This post was written by Daniel Kadar.
On 28 May, the French CNIL released new practical guidance related to data violation. A new Article 34 bis has been added to the French Data Protection Act as part of implementing the Telecom Package obliging Electronic Communications Providers (ECPs) to notify “without delay” the French CNIL of any data breach.
Such ECPs are all telecommunication operators registered with the French telecommunications authority (ARCEP), therefore also include all international/foreign Electronic Communications Providers operating in France.
1. The CNIL has set out detailed topical situations in which such immediate notification is required, including:
- Intrusion into the client database of the ECP
- Security breach in an online ECP-boutique allowing access to the credit card number of customers
- Distribution of a confidential customer email to non-related third parties
- Loss of hard copy contractual documents by an agent of a telecom provider in a boutique
The guidance also mentions situations in which such notification is not required:
- Intrusion into the ECP’s own HR database
- Any breach related to activities non-related to providing electronic communication services to the public
2. The guidance outlines the procedure to be followed in the event of a data breach: the notification to the CNIL has to provide full information concerning the nature and the consequences of the data breach; detail measures that have been implemented and/or are planned in response to the breach; identify the persons to be contacted who are in charge internally of resolving the issue; and estimate the number of data owners concerned by the breach.
3. Another key issue is public and/or customer information. The guidance indicates that the CNIL has two months to react to the ECP’s notification and to provide guidance on whether affected customers should be informed.
Should the breach be massive and regarded as important by the CNIL, then immediate information to affected customers could be required by the French Data Protection Agency.
Should such immediate information not be required by the CNIL, customer information could be required after the CNIL has reviewed the ECP’s notification. The ECP would only be exempted from informing customers if the French Data Protection Agency considers the measures taken to resolve the data breach as sufficient. Nonetheless, in the absence of a response from the CNIL within the two-month timeframe, information to customers would be required.

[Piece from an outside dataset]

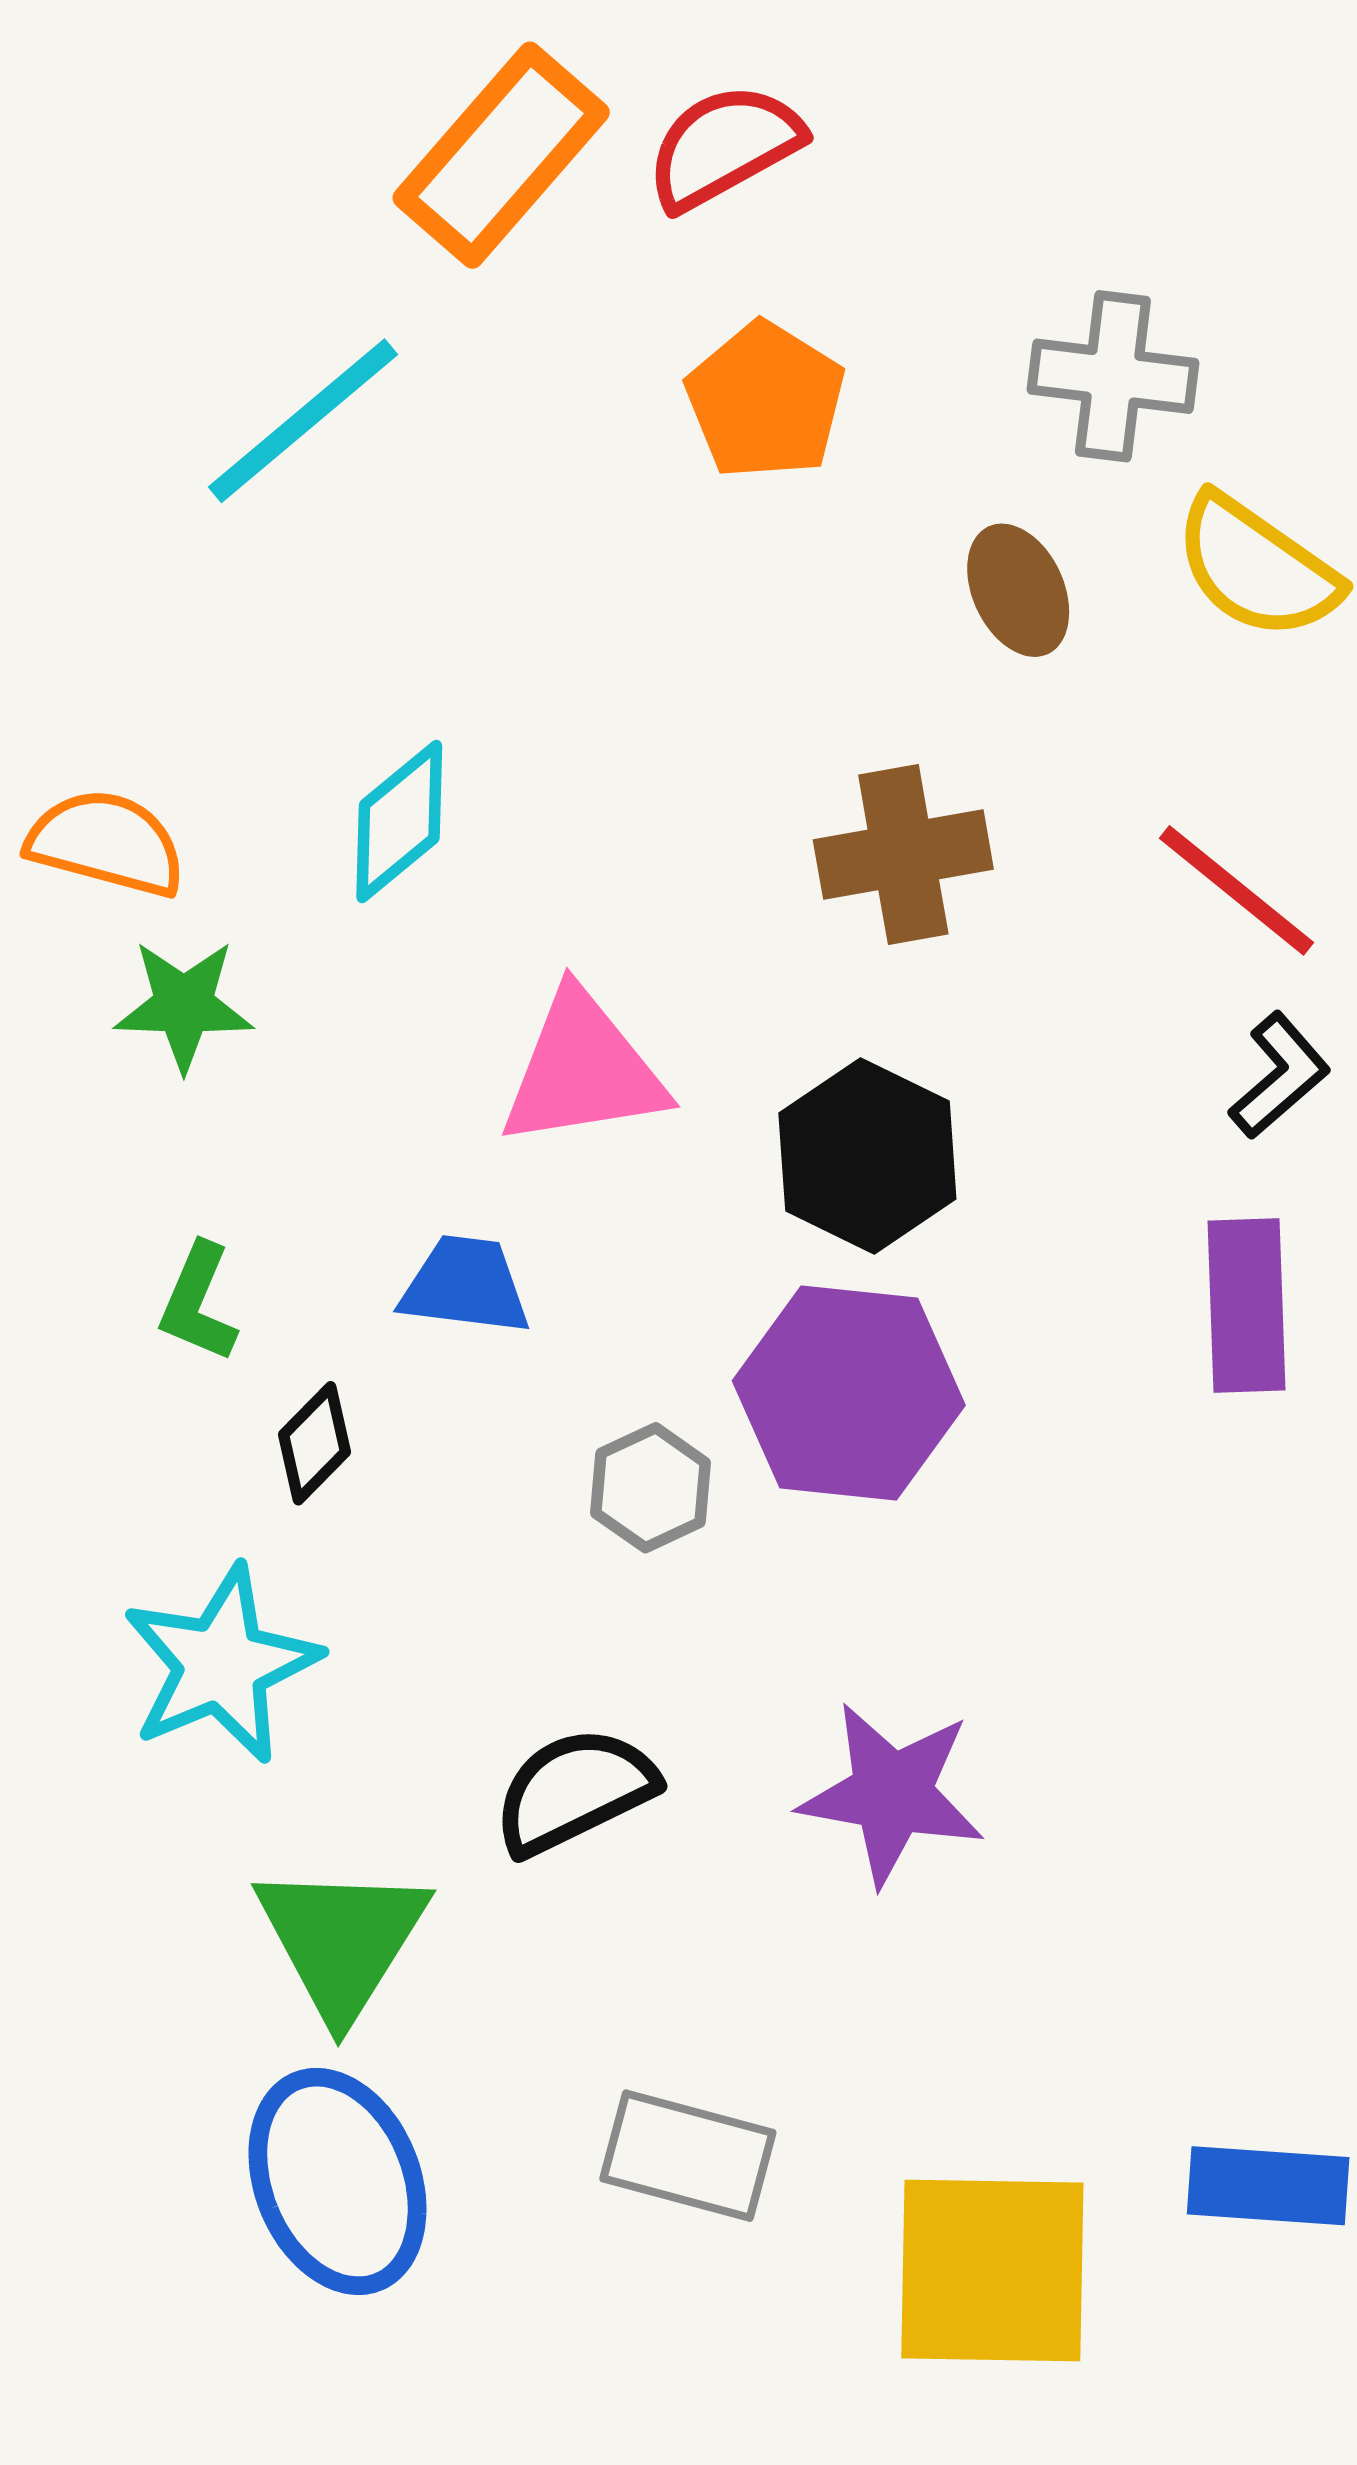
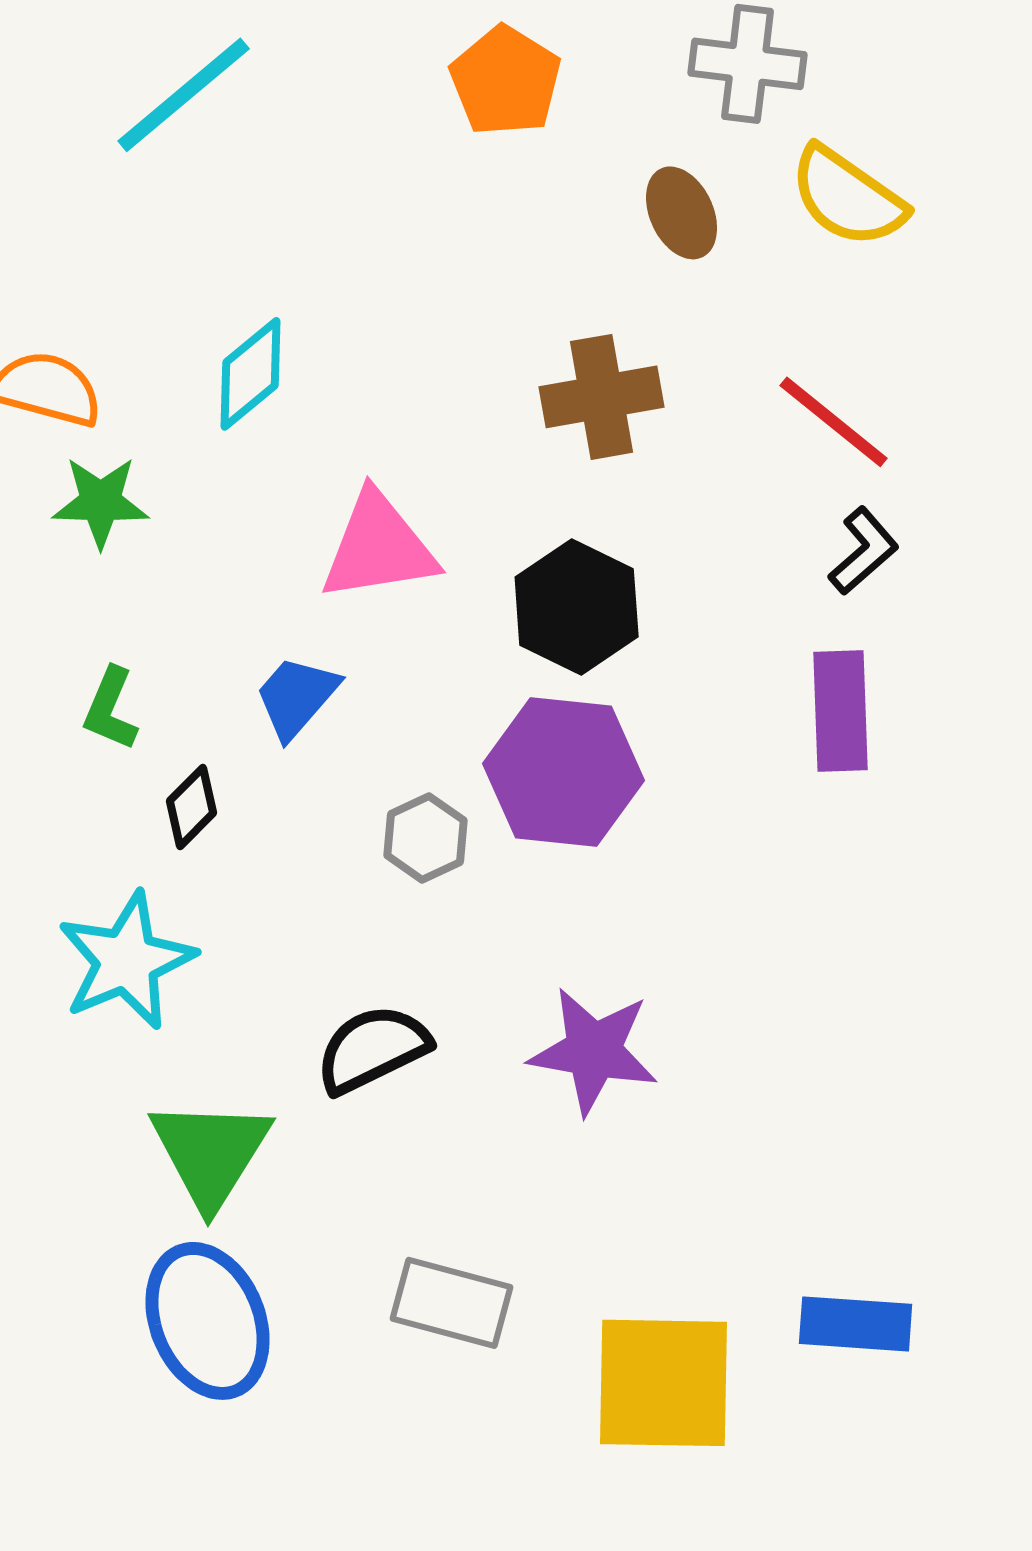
blue trapezoid: (465, 1285) -> (297, 697), turned -56

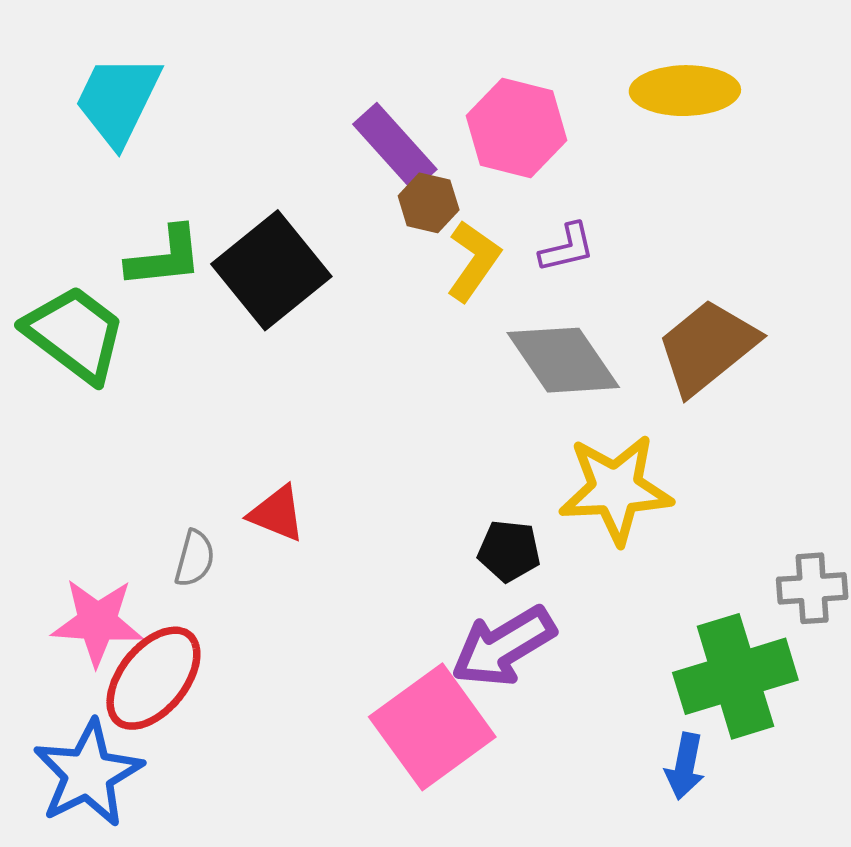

4. This new addition to the French Data Protection Act has a broad reach: It applies to all ECPs operating in France and could be considered enforceable as soon as one customer located in France is affected by the data breach.
This could force ECPs to proactively notify to the French regulator in any case, in addition to other regulators. The CNIL has reiterated that sanctions for non-notification of data breach violations include fines of up to €300,000 and up to five years’ imprisonment, whilst non-compliance with the French regulation itself can be sanctioned by fines of up to €300,000.